In a recent announcement, global credit insurer Coface Group said the original BRIC economies of Brazil, Russia, India and China would post below-average growth in 2014, down 3.2 percentage points on their average for the previous decade.
However, a new wave of 10 emerging economies with accelerating economic growth, solid production prospects and financing to support expansion could eclipse them, it said.
According to the France-based company, Colombia, Indonesia, Peru, the Philippines and Sri Lanka placed in its first group of star performers, with sound business climates similar to current BRICS. Bangladesh, Ethiopia, Kenya, Tanzania and Zambia made up its second group, which while having potential faced more difficult business environments.
“Naturally, it will be more difficult for the second group of countries, who could take longer to fully realize their growth potential. However, their business environment problems are relative: in 2001, the quality of governance in Brazil, China, India and Russia was comparable to that of Kenya, Tanzania, Zambia, Bangladesh and Ethiopia today,” said Julien Marcilly, Coface’s head of country risk.
The new grouping benefits from inflation rates around 2.8 percentage points lower than those facing the original BRICS, as well as having less public debt, averaging 40 percent of gross domestic product (GDP) compared to 54 percent for the then BRICS, as first identified by Goldman Sachs economist Jim O’Neill in 2001.
Nevertheless, Coface pointed to weaknesses in its “new emerging” group, including a lower share of the world population, comprising 11 percent compared to the BRICS’ 43 percent in 2001. They also have smaller economies, representing only 70 percent of the BRICS in 2001, while running average current account deficits of around 6 percent of GDP compared to the original BRICS’ surpluses.
“With growth in developed countries being structurally weaker today, the ‘new emerging’ countries may benefit less from trade towards these countries than did the BRICS in the 2000s. Their growth rates will depend more on their domestic markets and on exports to other emerging markets,” Marcilly said.
BRICS ‘Running Out Of Steam’
Coface said the BRICS’ race to catch up to their developed rivals had been “running out of steam since 2010, with growth of the big emerging economies slowing noticeably since early 2013.” It pointed to China’s slowdown to an expected 7.2 percent expansion in 2014, down from its 10.6 percent annual average between 2000 and 2011.
Similarly, it said India would grow by 5 percent this year compared to 7.8 percent between 2000 and 2011, with Russia achieving 1 percent versus 4.8 percent, Brazil 2 percent against 3.8 percent, and South Africa 2.5 percent versus 3.6 percent over the same timeframe.

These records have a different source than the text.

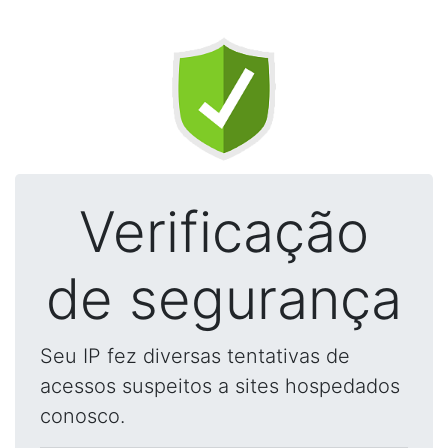
Verificação
de segurança
Seu IP fez diversas tentativas de
acessos suspeitos a sites hospedados
conosco.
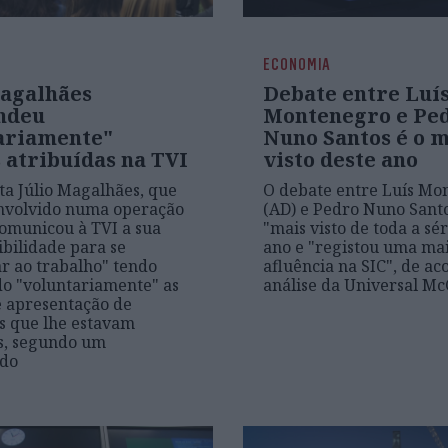
ECONOMIA
Magalhães
Debate entre Luí
ndeu
Montenegro e Pe
ariamente"
Nuno Santos é o m
 atribuídas na TVI
visto deste ano
sta Júlio Magalhães, que
O debate entre Luís Mo
envolvido numa operação
(AD) e Pedro Nuno Santos
 comunicou à TVI a sua
"mais visto de toda a sér
ibilidade para se
ano e "registou uma ma
r ao trabalho" tendo
afluência na SIC", de a
o "voluntariamente" as
análise da Universal M
e apresentação de
os que lhe estavam
s, segundo um
do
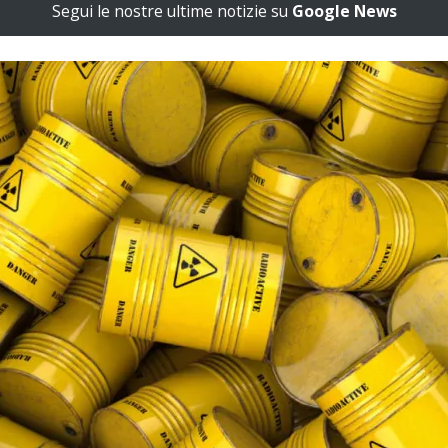
Segui le nostre ultime notizie su
Google News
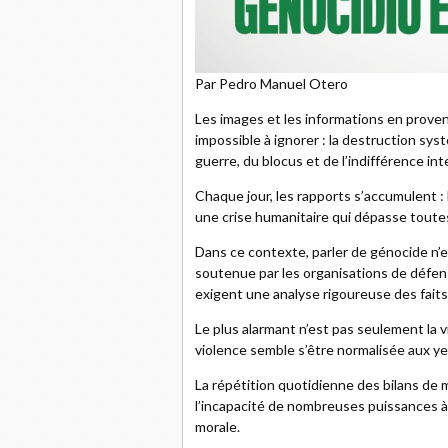
Par Pedro Manuel Otero
Les images et les informations en prove
impossible à ignorer : la destruction sys
guerre, du blocus et de l’indifférence int
Chaque jour, les rapports s’accumulent 
une crise humanitaire qui dépasse toutes 
Dans ce contexte, parler de génocide n’
soutenue par les organisations de défens
exigent une analyse rigoureuse des faits
Le plus alarmant n’est pas seulement la 
violence semble s’être normalisée aux ye
La répétition quotidienne des bilans de m
l’incapacité de nombreuses puissances à
morale.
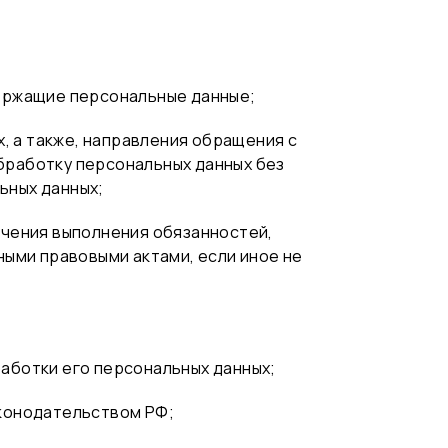
держащие персональные данные;
, а также, направления обращения с
бработку персональных данных без
ьных данных;
ечения выполнения обязанностей,
ыми правовыми актами, если иное не
аботки его персональных данных;
аконодательством РФ;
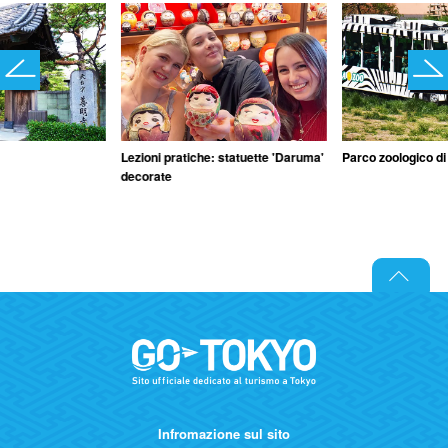
Lezioni pratiche: statuette 'Daruma'
Parco zoologico d
decorate
Infromazione sul sito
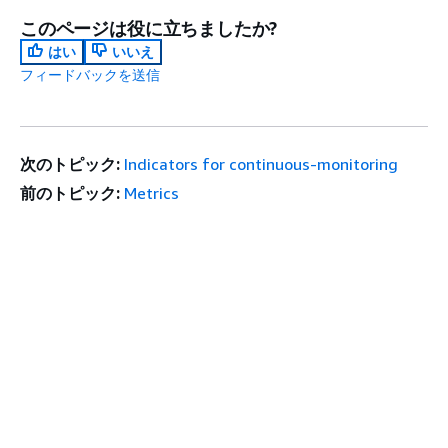
このページは役に立ちましたか?
はい
いいえ
フィードバックを送信
次のトピック:
Indicators for continuous-monitoring
前のトピック:
Metrics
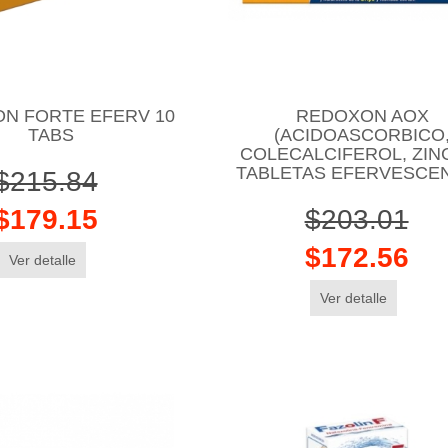
N FORTE EFERV 10
REDOXON AOX
TABS
(ACIDOASCORBICO
COLECALCIFEROL, ZINC
TABLETAS EFERVESCE
$215.84
$179.15
$203.01
$172.56
Ver detalle
Ver detalle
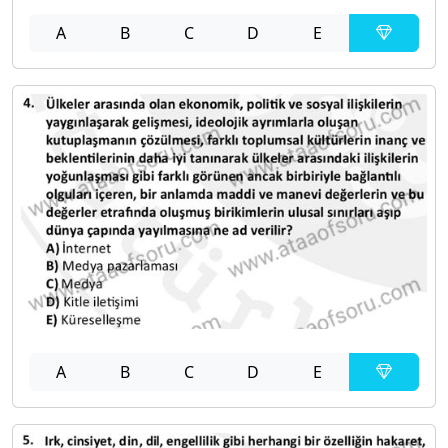
A
B
C
D
E
A
B
C
D
E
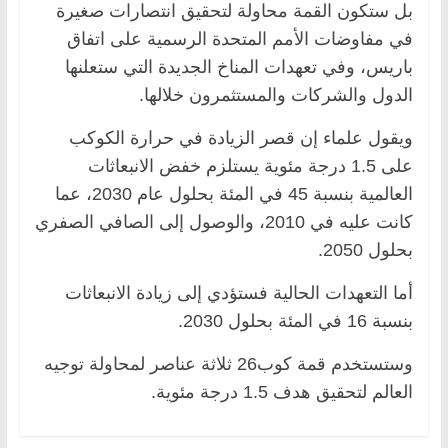
بل ستكون القمة محاولة لتحقيق انتصارات صغيرة
في مفاوضات الأمم المتحدة الرسمية على اتفاق
باريس، وفي تعهدات المناخ الجديدة التي ستعلنها
الدول والشركات والمستثمرون خلالها.
ويقول علماء إن قصر الزيادة في حرارة الكوكب
على 1.5 درجة مئوية يستلزم خفض الانبعاثات
العالمية بنسبة 45 في المئة بحلول عام 2030، عما
كانت عليه في 2010، والوصول إلى الصافي الصفري
بحلول 2050.
أما التعهدات الحالية فستؤدي إلى زيادة الانبعاثات
بنسبة 16 في المئة بحلول 2030.
وستستخدم قمة كوب26 ثلاثة عناصر لمحاولة توجيه
العالم لتحقيق هدف 1.5 درجة مئوية.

Coface said the BRICS’ reduced growth stemmed from both cyclical and structural factors, confirming the existence of a “middle income trap.” Under this trap, growth in emerging economies starts slowing by 2 percentage points a year when per capita income reaches about $17,000.
The new grouping identified by the insurer adds to the acronym soup that has sprung up since the BRICS, including O’Neill’s “Next-11” comprising the most populous countries after the BRICS; economist Robert Ward’s “CIVETS,” consisting of Colombia, Indonesia, Vietnam, Egypt, Turkey and South Africa; and BBVA’s “EAGLES,” comprising Brazil, China, South Korea, India, Indonesia, Mexico, Russia, Taiwan and Turkey.
Western Orientation Favored
While Asia features in the new wave, this year’s high flyers are expected to have a more traditional orientation.
In a research note released Friday, ANZ Research said Asian economies with greater exposure to Western markets compared to China would outperform in 2014, “a grouping that includes most of the ASEAN economies but Malaysia and the Philippines in particular.”
The bank said regional economic activity would pick up speed over the remainder of the year, following a “loss of momentum in both the U.S. and China in the first quarter.”
“Our core view is still formed around the view that most of South and Southeast Asia will be bumping up against new and lower potential growth rates over the course of 2014-15. Coupled with idiosyncratic domestic determinants such as electricity prices and subsidy rationalization, inflation pressures will emerge over a varied period in the second half of the year, or for some countries in the first part of 2015,” it said.
“We expect the Philippines will be the first central bank to tighten policy, with Malaysia following a quarter after. The manifestation of a forward-looking deterioration in the inflation outlook is likely to be the key trigger for both central banks to start winding back either negative or very low real rates. Risks are now skewing to both India and Indonesia having to move to yet higher policy rates in 2014-2015 to keep inflation contained.”
Coface’s predictions add to the earlier gloomy prognosis from “Dr Doom,” economist Nouriel Roubini, who said the BRICS were “falling back to reality.”
For Asia though, the region’s prominence among the next expected star performers signifies its continued emergence on the global economic stage.